Жестокой оказалась дочь, нанесла ей ощутимый удар. Дурные толки, сплетни, перешептывания еловских баб почти не задевали Аксинью. Она привыкла и даже находила порой нездоровое удовольствие в очередных слухах о ней, смеялась над людской глупостью, крутила в голове и так, и этак, глумилась над дурью и пустобрешием. Но дочь ее, Сусанна, открывала миру честную натуру свою, ценила лад и добросердечность людей, и сплетни о матери задевали душу, словно крыса проводила голым хвостом по лицу.
Аксинья высморкала предательскую влагу из носа, вытерла соленые ручьи с лица, вернулась к луку и чесноку. Словно косы малой дочери, вязала она длинные перья лука; когда пучок становился длинным, перевязывала его веревкой и принималась за новую косу. Когда Нюта зашла, согнувшись под тяжестью бадеек с водой, Аксинья вернула себе спокойствие и равновесие. Доплетая косы, она тихо выводила:
– Я… Ты не злишься на меня, мамушка? Ты прости меня, прости. – Нюта зацепила самую тяжелую связку, подняла, крякнула.
– Брось, дочь, я сама унесу…
Нютка пыхтела и тащила связки, старалась искупить вину.
– Да подальше от печи укладывай, чтобы не пересох лук.
– Просто давеча меня Павка дразнил, говорил, что нагуляла ты меня от лешего. А мне обидно слушать, зачем они так?
– Те, у кого ума нет, всегда найдут чем уесть. Их вовек не переслушать.
– Я его назвала «гнилушкой болотной», а Илюха подвесил в сарае.
– Как подвесил?
– Так, на крючок, за тулуп зацепил. Павка кричит, ногами дергает, плачет, как будто маленький. Потом мы пожалели, сняли его… А он кричит: мол, Никашке, дядьке, расскажу.
– Мастак твой Илюха каверзы устраивать. Затейник, – покачала головой Аксинья, и сама не поняла, чего больше было в ее голосе – осуждения или восхищения выдумками Семенова сына.

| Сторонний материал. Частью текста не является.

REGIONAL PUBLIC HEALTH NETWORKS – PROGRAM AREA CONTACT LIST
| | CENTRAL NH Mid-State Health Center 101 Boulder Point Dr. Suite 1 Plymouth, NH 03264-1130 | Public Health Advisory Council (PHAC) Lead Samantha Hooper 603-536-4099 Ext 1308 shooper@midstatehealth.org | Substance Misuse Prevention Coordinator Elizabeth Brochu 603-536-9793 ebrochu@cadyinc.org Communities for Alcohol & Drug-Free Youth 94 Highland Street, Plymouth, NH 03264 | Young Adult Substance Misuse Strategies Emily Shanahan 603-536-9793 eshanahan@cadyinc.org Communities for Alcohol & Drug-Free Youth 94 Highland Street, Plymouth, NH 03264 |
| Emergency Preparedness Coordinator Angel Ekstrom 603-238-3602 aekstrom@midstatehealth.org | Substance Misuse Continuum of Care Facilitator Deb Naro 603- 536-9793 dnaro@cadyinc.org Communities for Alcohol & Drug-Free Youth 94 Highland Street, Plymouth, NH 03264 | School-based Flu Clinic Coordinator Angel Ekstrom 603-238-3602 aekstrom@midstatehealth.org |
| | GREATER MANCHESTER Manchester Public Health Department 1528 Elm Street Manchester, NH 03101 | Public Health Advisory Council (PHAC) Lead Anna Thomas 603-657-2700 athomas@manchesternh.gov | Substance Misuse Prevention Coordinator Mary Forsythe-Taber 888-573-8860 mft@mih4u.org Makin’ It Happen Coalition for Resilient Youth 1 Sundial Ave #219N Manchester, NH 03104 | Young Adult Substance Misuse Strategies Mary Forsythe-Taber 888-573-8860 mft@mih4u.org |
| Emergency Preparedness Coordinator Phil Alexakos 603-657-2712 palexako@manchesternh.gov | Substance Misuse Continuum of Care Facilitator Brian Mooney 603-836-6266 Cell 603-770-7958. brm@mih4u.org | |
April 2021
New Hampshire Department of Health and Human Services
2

– И откуда песни такие берутся? Под кустом жить… А, голуба? Срамота! – Гость отряхивался, словно мокрый пес.
Капли повисли на его ресницах, усах, бороде, смочили красный грешневик[73]
и парчовый кафтан, шитый золотой нитью. Голуба перехватил недоуменный взгляд Аксиньи, похвастался:– Степан Максимович со своего плеча отдал, ему маловат стал. Все матереет и матереет, точно медведь. А мне кафтан в самый раз.
Аксинья хмыкнула и восторга от богатой обновы не выразила. Не подобало простому слуге богатые одежды носить, но строгановским людям обычай не указ.
– Вредная ты баба, Аксинья, как ни крути. – Голуба скинул одежу, колпак, кинул на лавку поближе к печи. Запахло терпким потом вперемешку с мокрой тканью. Крякнув, он закончил мысль: – Другая бы на твоем месте…
– Что на моем месте? А?
– Сама знаешь, баба не глупая.
– Да скажи мне, дай совет добрый!
– Аксинья, ты на меня не кричи!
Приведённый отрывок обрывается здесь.